Postponing the consideration of these, we may say that certain illusions appear clearly to take their start from an error in the process of classifying or identifying a present impression. On the physical side, we may say that the first stages of the nervous process, the due excitation of the sensory centre in accordance with the form of the incoming stimulation and the central reaction involved in the recognition of the sensation, are incomplete. These are so limited and comparatively unimportant a class, that it will be well to dispose of them at once.

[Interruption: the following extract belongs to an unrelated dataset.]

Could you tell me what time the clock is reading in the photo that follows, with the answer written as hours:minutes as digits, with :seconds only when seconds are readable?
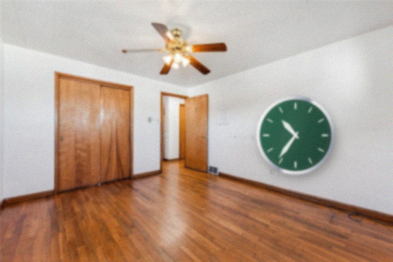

Confusion of the Sense-Impression.
The most interesting case of such an error is where the impression is unfamiliar and novel in character. I have already remarked that in the mental life of the adult perfectly new sensations never occur. At the same time, comparatively novel impressions sometimes arise. Parts of the sensitive surface of the body which rarely undergo stimulation are sometimes acted on, and at other times they receive partially new modes of stimulation. In such cases it is plain that the process of classing the sensation or recognizing it is not completed. It is found that whenever this happens there is a tendency to exaggerate the intensity of the sensation. The very fact of unfamiliarity seems to give to the sensation a certain exciting character. As something new and strange, it for the instant slightly agitates and discomposes the mind. Being unable to classify it with its like, we naturally magnify its intensity, and so tend to ascribe it to a disproportionately large cause.
For instance, a light bandage worn about the body at a part usually free from pressure is liable to be conceived as a weighty mass. The odd sense of a big cavity in the mouth, which we experience just after the loss of a tooth, is probably another illustration of this principle. And a third example may also be supplied from the recollection of the dentist's patient, namely, the absurd imagination which he tends to form as to what is actually going on in his mouth when a tooth is being bored by a modern rotating drill. It may be found that the same principle helps to account for the exaggerated importance which we attach to the impressions of our dreams.
It is evident that all indistinct impressions are liable to be wrongly classed. Sensations answering to a given colour or form, are, when faint, easily confused with other sensations, and so an opening occurs for illusion. Thus, the impressions received from distant objects are frequently misinterpreted, and, as we shall see by-and-by, it is in this region of hazy impression that imagination is wont to play its most startling pranks.
It is to be observed that the illusions arising from wrong classification will be more frequent in the case of those senses where discrimination is low. Thus, it is much easier in a general way to confuse two sensations of smell than two sensations of colour. Hence the great source of such errors is to be found in that mass of obscure sensation which is connected with the organic processes, as digestion, respiration, etc., together with those varying tactual and motor feelings, which result from what is called the subjective stimulation of the tactual nerves, and from changes in the position and condition of the muscles. Lying commonly in what is known as the sub-conscious region of mind, undiscriminated, vague, and ill-defined, these sensations, when they come to be specially attended to, readily get misapprehended, and so lead to illusion, both in waking life and in sleep. I shall have occasion to illustrate this later on.
With these sensations, the result of stimulations coming from remote parts of the organism, may be classed the ocular impressions which we receive in indirect vision. When the eye is not fixed on an object, the impression, involving the activity of some-peripheral region of the retina, is comparatively indistinct. This will be much more the case when the object lies at a distance for which the eye is not at the time accommodated. And in these circumstances, when we happen to turn our attention to the impression, we easily misapprehend it, and so fall into illusion. Thus, it has been remarked by Sir David Brewster, in his Letters on Natural Magic (letter vii.), that when looking through a window at some object beyond, we easily suppose a fly on the window-pane to be a larger object, as a bird, at a greater distance.[15]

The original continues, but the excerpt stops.